Kommentar

Sexuelle Gewalt: Wege zum Nein

6. Aug. 2017
Sina Holst

Sina Holst ist Mitherausgeberin eines Buches über sexuelle Gewalt und Wege zu sexueller Selbstbestimmung. Zu letzterem gehört auch eine Umwertung des Neinsagens wie sie in ihrem Kommentar erklärt

Ob Cruising, Polyamorie oder serielle Monogamie: Sex zu haben gehört in Berlin zum guten Ton. Wer sagt, ich hatte einige Monate keinen Sex oder gar noch nie, erntet schnell mitleidige Blicke. Die zurzeit viel beschworene Sexpositivität wird zu Sexnormativität, wenn Sex per se als gut und richtig verstanden wird und kein Platz bleibt, um über ambivalente Erfahrungen zu sprechen.

Wie sähe eine Welt aus, in der nicht möglichst viel, sondern möglichst selbstbestimmter Sex der Maßstab wäre? Das kann genauso gut kein Sex wie viel Sex bedeuten, Vanilla wie Kink, gleich- und alleingeschlechtlich, mit und ohne Orgasmen, mit oder ohne Liebe. Der einzige Maßstab wäre, ob und wie ich das will – und du das willst.

Der Sammelband „Wege zum Nein“ (Edition Assemblage), den ich gemeinsam mit Johanna Montanari herausgegeben habe, greift diese Fragen auf und setzt sich für eine radikale Debatte nach der Sexualstrafrechtsreform 2016 ein. Dreizehn Beiträge beschäftigen sich aus persönlichen, aktivistischen, philosophischen und juristischen Perspektiven mit den Themen sexueller Selbstbestimmung und sexueller Gewalt. Der Band hinterfragt, wie und warum die Sexualstrafrechtsreform auf die Übergriffe in der Silvesternacht in Köln 2015/16 zugeschnitten ist und wie dies den erstarkenden antimuslimischen Rassismus in Europa aufgreift und fortschreibt. Vergewaltigungskultur ist, dafür macht sich „Wege zum Nein“ stark, kein Kulturimport migrantisierter Menschen, sondern (leider) fester und historisch gewachsener Bestandteil des Zusammenlebens in Deutschland.

Ein Aspekt dieser Vergewaltigungskultur ist, Betroffenheit von sexueller Gewalt mit Schwäche gleichzusetzen. Dabei wird die Machtlosigkeit, die in dem Moment des Übergriffs bestand, kurzerhand auf die ganze Persönlichkeit bezogen. So sagen viele Betroffene lieber nichts, um nicht selbst als schwach, eben als Opfer zu gelten. Ein Thema, dem sich Jan Großers Titelgeschichte in der Juniausgabe der SIEGESSÄULE widmete, in der er die spezifische Tabuisierung von sexuellem Missbrauch schwuler Männer verhandelte.
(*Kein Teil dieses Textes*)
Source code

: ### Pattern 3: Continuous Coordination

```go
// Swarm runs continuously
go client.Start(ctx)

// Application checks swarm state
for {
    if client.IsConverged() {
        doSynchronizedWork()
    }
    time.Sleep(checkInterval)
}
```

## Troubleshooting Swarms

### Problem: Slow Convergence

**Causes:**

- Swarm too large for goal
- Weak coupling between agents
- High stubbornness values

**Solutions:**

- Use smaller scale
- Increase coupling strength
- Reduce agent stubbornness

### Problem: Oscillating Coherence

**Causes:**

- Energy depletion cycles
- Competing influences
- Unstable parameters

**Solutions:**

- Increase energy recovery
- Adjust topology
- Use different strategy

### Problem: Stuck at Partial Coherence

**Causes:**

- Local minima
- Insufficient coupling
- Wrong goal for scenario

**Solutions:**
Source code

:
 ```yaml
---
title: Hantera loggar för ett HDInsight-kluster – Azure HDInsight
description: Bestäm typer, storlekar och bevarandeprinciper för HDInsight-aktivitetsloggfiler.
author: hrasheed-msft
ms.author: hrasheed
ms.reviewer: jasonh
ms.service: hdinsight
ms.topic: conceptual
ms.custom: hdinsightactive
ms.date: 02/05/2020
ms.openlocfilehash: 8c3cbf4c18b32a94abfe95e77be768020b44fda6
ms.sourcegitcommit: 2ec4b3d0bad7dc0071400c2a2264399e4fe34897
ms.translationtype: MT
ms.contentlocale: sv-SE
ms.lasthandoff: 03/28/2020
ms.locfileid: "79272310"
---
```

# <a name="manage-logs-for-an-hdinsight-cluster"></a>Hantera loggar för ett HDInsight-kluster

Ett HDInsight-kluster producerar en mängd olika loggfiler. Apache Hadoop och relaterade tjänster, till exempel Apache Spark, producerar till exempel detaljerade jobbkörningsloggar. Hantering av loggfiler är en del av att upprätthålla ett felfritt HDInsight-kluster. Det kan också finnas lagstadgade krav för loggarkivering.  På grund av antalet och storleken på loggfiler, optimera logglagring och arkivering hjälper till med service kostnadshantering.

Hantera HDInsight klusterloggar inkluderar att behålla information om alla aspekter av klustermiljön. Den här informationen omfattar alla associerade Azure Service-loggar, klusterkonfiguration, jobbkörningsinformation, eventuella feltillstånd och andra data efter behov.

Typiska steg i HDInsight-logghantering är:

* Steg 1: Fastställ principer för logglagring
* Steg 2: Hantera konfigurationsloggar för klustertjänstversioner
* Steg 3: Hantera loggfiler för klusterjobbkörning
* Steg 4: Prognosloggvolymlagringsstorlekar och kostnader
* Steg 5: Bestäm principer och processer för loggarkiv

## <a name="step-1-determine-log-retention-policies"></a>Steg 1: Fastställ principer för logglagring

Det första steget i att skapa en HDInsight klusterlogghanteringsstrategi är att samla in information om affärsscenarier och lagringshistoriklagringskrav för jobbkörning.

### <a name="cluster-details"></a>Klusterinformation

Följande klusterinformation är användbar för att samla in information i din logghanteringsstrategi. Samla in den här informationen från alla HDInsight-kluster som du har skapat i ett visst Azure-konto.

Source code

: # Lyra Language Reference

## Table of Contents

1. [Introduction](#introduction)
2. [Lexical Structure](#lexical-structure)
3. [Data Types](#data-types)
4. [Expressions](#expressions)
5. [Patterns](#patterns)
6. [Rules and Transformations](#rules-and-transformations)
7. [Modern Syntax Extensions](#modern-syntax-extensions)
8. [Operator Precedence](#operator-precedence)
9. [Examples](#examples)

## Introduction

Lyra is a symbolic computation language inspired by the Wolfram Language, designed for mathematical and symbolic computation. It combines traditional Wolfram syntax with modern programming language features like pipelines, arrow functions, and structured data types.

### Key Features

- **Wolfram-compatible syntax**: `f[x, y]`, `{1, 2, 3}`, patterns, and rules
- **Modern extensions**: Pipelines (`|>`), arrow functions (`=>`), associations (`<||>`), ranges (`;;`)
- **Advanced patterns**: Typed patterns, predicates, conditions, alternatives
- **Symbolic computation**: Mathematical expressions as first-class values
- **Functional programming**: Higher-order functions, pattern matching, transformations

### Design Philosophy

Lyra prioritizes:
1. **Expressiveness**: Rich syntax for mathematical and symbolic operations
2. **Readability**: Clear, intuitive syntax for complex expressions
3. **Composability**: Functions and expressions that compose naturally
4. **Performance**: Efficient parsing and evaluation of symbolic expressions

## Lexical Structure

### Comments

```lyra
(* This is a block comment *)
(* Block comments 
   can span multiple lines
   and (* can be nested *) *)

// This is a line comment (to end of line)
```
Der Tabuisierung sowie den Ängsten vor einer Auseinandersetzung mit sexueller Gewalt möchte „Wege zum Nein“ den Mut entgegensetzen, eigene Visionen sexueller Selbstbestimmung zu entwerfen.

Eine dieser Visionen ist eine Umwertung des Neinsagens. Nein gilt meist als Markierung einer Grenze, oftmals einer bereits überschrittenen Grenze. Ich wünsche mir ein Nein, das vor der Überschreitung einer Grenze da ist. Sexy ist das Nein, das wir respektieren, nicht das Nein, das überschritten wird.

Ich finde es unglaublich schwierig, einfach Sex zu haben. Irgendwo zwischen Begehren, Gefühlen, Geschlechtskrankheiten und sexistischen Geschlechternormen entgleitet mir die Leichtigkeit. Mach ich es gerade noch richtig oder schon falsch? Sex als Eigenes zu definieren, selbst zu bestimmen ist eine radikale Bewegung voller Herausforderungen. Dazu gehört, mir ein- und zuzugestehen, dass ich selbst nicht immer so Sex habe, wie ich es mir wünsche. Das Schlafzimmer, welches Sexismus, Hetero- und Penetrationsnormativität, Rassismus, Pornografie, Cissexismus, Ableismus und Vergewaltigungskultur draußen auf dem Flur lässt, gibt es so nicht. Neinsagen neu zu begegnen verstehe ich als Handlungsmöglichkeit in diesem von Machtverhältnissen durchzogenen Raum.